An altarpiece painter of fame in the Philippines

In 1960 his search for new horizons took him to Marseilles, where he embarked for Hong Kong and from there for the Philippines. He settled in Manila, a city where he lived for almost 5 years and where he became well recognized as a painter of religious murals and altarpieces.

His work would pave the way to meeting the painter and art patron Fernando Zobel who, enthusiastic over Roca Bon’s fine technique, put him in charge of the restoration of his important collection of colonial art.

While meeting the difficult demands of his restoration work, Roca Bon, in addition, produced a large number of oils and watercolours and exhibited them at the Luz gallery in Manila.

Religious orders in the Philippines commissioned him to do many mural and altarpiece paintings, but the artist growing homesick for Europe decided to return there in 1965.

The search for the dream-like in everyday things.
Between Barcelona and Amsterdam through Paris, (1965 – 1971), the work of the artist, who was fascinated by the intimacy of the Dutch homes, showed in this period a search for the dream-like in genre painting.

This yearning to “express the inexpressible”, to find a mystical space that “invites to meditation, silence, and reflection”, would lead to his present painting period: one which allows him to express “silences”, sounds, a state of being”; in which spaces are positive, mystical, well ordered, geometric and unpeopled, in which the transcendent is extracted from the banal.

In search of Catalan Romanic art in New York

With the intention of seeing the Romanic Catalan art, Roca Bon made his first trip to New York City in 1971, where he resided for over a year.

While there he formed a relationship with the gallery owner, Mario Braders, and in addition worked in encaustics and serigraphy. About his museum visits he comments, “Almost nothing interested me, except the atmosphere of the museum of Modern Art”; – it was there he made contact with the abstract expressionism of Appell.

Strongly attracted by the city and its architecture he said, “I was impressed by the bridges, the lights at night and above all I was surprised that people talked much in the street. The population was affected by the Vietnam War”.

His friend the painter, Carlos Mensa, with whom he shared a studio in Barcelona, put him in contact with Kura King, in New York.

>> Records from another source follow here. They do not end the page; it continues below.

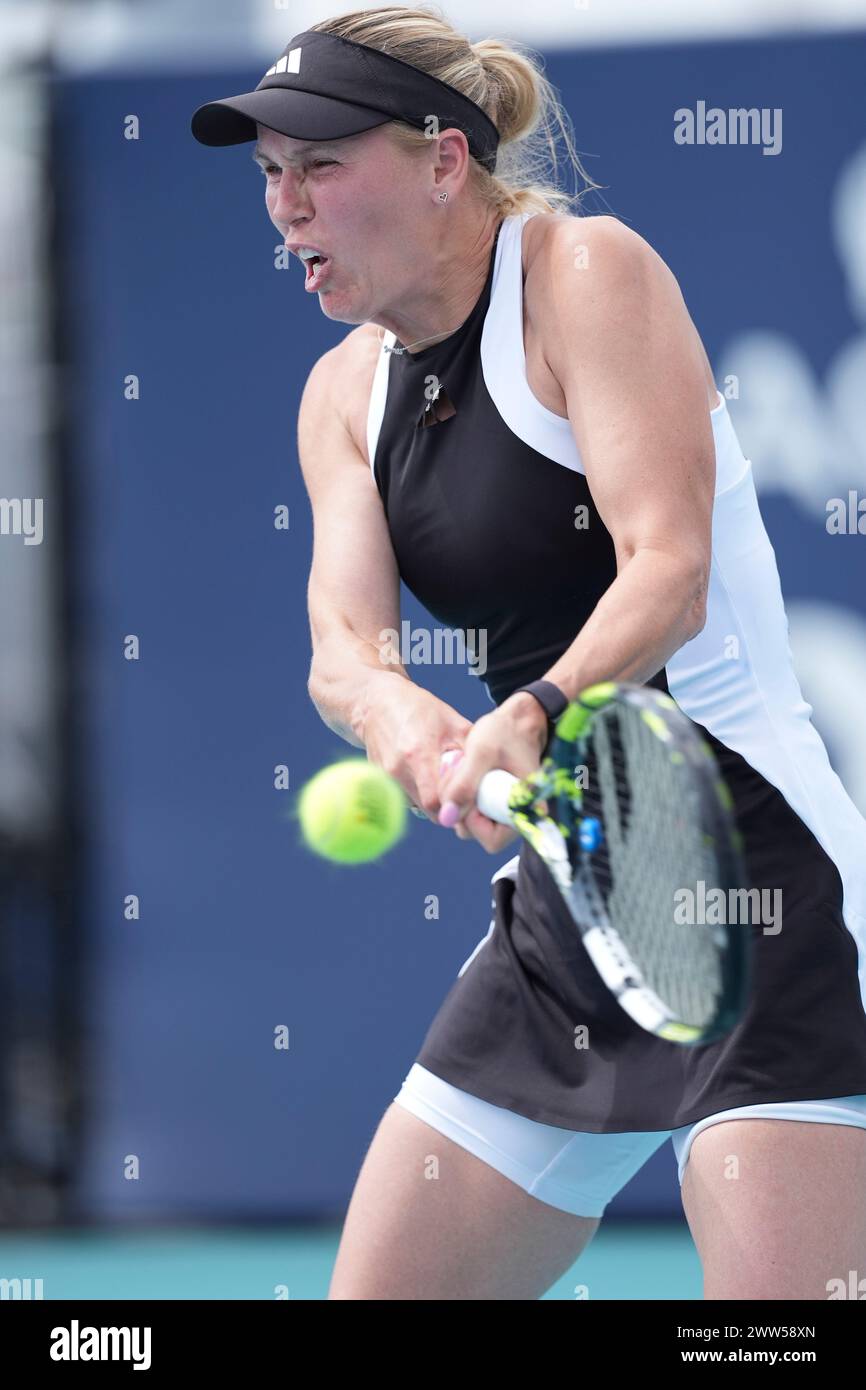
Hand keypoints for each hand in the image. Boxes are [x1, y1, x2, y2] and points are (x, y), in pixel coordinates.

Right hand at [362, 677, 472, 822]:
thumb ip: (470, 750)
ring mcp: (386, 776)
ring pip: (417, 805)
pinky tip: (425, 775)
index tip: (468, 801)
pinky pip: (406, 796)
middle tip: (462, 796)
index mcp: (419, 754)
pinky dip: (419, 792)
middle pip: (428, 809)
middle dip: (448, 808)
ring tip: (443, 782)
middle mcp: (399, 769)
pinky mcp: (380, 779)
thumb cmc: (418, 708)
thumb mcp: (452, 722)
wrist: (375, 702)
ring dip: (433, 801)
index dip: (455, 807)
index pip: (437, 802)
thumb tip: (490, 776)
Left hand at [436, 692, 548, 852]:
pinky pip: (469, 807)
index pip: (491, 839)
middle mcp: (516, 817)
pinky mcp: (493, 803)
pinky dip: (460, 792)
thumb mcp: (481, 754)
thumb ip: (463, 786)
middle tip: (458, 773)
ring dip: (457, 797)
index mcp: (524, 810)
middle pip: (476, 832)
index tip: (466, 787)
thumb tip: (446, 817)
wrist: (516, 721)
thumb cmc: (505, 733)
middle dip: (460, 805)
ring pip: (468, 820)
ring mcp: (503, 811)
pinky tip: (462, 771)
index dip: (472, 819)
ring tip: (461, 768)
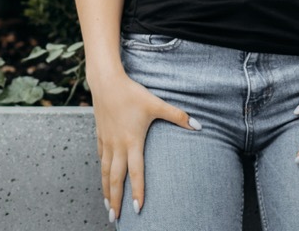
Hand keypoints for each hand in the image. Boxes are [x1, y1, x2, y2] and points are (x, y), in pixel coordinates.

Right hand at [92, 71, 201, 222]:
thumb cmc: (132, 93)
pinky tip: (104, 176)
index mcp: (132, 142)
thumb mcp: (156, 103)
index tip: (138, 209)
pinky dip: (102, 170)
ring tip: (107, 206)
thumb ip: (177, 116)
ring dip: (106, 190)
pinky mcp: (100, 135)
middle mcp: (117, 146)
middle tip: (115, 218)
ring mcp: (107, 141)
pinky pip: (101, 157)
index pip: (136, 173)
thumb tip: (198, 125)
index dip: (137, 192)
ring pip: (105, 171)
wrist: (106, 82)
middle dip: (115, 200)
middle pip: (115, 179)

“He helped me contact artists and galleries. But Kura King, as many other well known painters I met, have been friends but have not influenced my work. With him I spoke of “the value of painting, but not of painting in itself.”

Years later, the life of Roca Bon and his professional experiences in this city would inspire the movie “Ivorsi”, which was filmed in the Romanic cloisters of New York and in a mountain village of the catalan pyrinees, Llavorsi.

From the icon to mystic geometry

The icon became a springboard bringing him closer to abstract art, and to mystical geometry. Through the technical discipline that its realization demands, icons give wings to the painter in search of new archetypes.

Little by little his canvas moved away from the dream-like, and gave way to a swarm of geometric works, as though a virtual reality board, they assisted the senses towards metaphysical realms.

Forty years dedicated to painting has produced the magic of maturity. Although he confesses, “It is perhaps because I do not know how to do anything else”, no-one can deny that Roca Bon not only knows well his trade but has known how to place it at the service of humanity.”